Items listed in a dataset

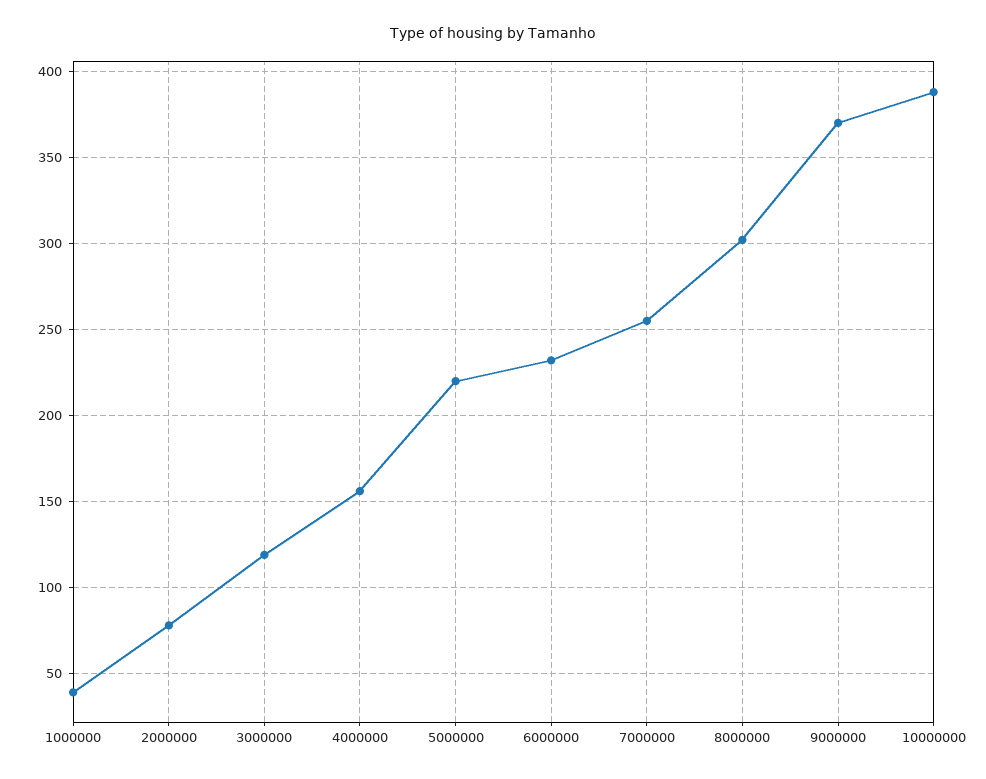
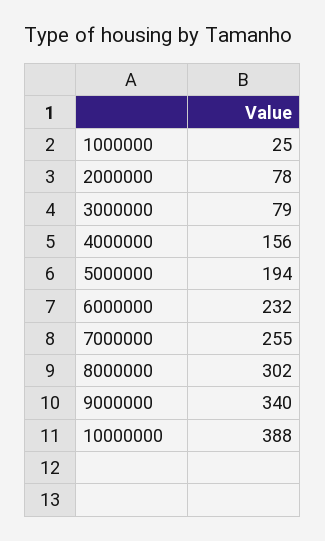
  {
-   "1000000": 40,
+   "1000000": 25,
    "2000000": 78,
-   "3000000": 120,
+   "3000000": 79,
    "4000000": 156,
-   "5000000": 220,
+   "5000000": 194,
    "6000000": 232,
    "7000000": 255,
    "8000000": 302,
-   "9000000": 370,
+   "9000000": 340,
    "10000000": 388
  }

** ASSIGNED TASK **
Reproduce each entry above word for word. Pictures are not part of the copy.

** EXERCISE OUTPUT **
  {
-   "1000000": 40,
+   "1000000": 25,
    "2000000": 78,
-   "3000000": 120,
+   "3000000": 79,
    "4000000": 156,
-   "5000000": 220,
+   "5000000": 194,
    "6000000": 232,
    "7000000": 255,
    "8000000": 302,
-   "9000000": 370,
+   "9000000": 340,
    "10000000": 388
  }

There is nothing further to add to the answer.